In summary, we experimentally demonstrate a viable route for realizing 3D ultrathin planar acoustic lens using acoustic metamaterial units which provide high refractive index and well-matched impedance simultaneously. A theoretical method is developed for analytically describing the acoustic properties of this particular type of metamaterials. The sample lens confirms the functionality of the proposed scheme: high-efficient focusing of low-frequency sound using subwavelength-scale lens manipulating the phase of propagating wave. The experimental results agree well with the theoretical predictions. And the lens designed to work at 815 Hz actually exhibit a working bandwidth for which the ratio between the bandwidth and the center frequency almost reaches 0.74. Further optimization of our ultrathin and planar acoustic lens can pave the way to building even more compact, efficient and versatile acoustic devices for diverse applications such as acoustic imaging and casual engineering.

Method

Experiments setup and measurements

The experiment is performed in the outdoor environment with acoustic absorbing wedge placed on the ground. A 16 cm ×16 cm × 20 cm sound speaker located at the focus of a parabolic reflector is used to excite the acoustic plane waves with a frequency of 815 Hz.

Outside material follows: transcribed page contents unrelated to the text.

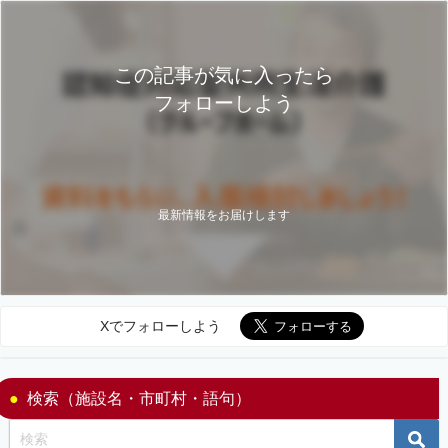
この記事が気に入ったら
フォローしよう
最新情報をお届けします
Xでフォローしよう
検索（施設名・市町村・語句）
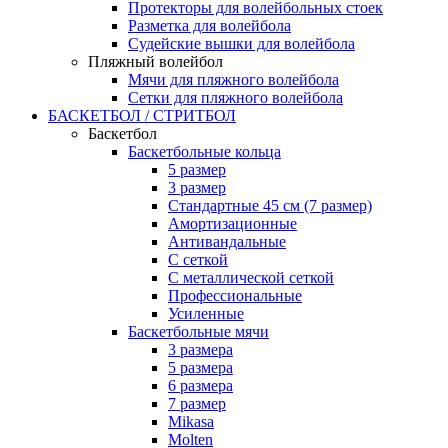
Протекторы для волейбольных стоек
Разметка для волейбола
Судейские вышки для волейбола
Пляжный волейбол
Мячи для пляжного волейбола
Сетки для пляжного волейбола
БАСКЕТБОЛ / СТРИТБОЛ
Баскетбол
Баскетбольные кольца
5 размер
3 размер
Стандартные 45 см (7 размер)
Амортизационные
Антивандальные
С сеткой
С металлической сеткой
Профессиональные
Усиленные
Баскетбольные мячи
3 размера
5 размера
6 размера
7 размер
Mikasa
Molten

The sound pressure is measured by a movable 1/2-inch diameter microphone (Brüel & Kjær 4191). The recording and analysis equipment contains a Brüel & Kjær PULSE 3160-A-042 multichannel analyzer and a computer with PULSE software LabShop version 13.5.10.

Numerical Simulation

The finite Element Method (FEM) based on commercial software COMSOL Multiphysics™ 4.3 b is employed for the simulations in Figs 3 and 4. The materials used in simulations are air and steel. The mass density and sound speed of air are ρa = 1.21 kg/m3, ca = 343 m/s and the mass density and sound velocity of steel are ρs = 7800 kg/m3, cs = 6100 m/s, respectively. Perfectly matched layers (PMLs) are imposed on the outer boundaries of simulated domain to eliminate the interference from reflected wave.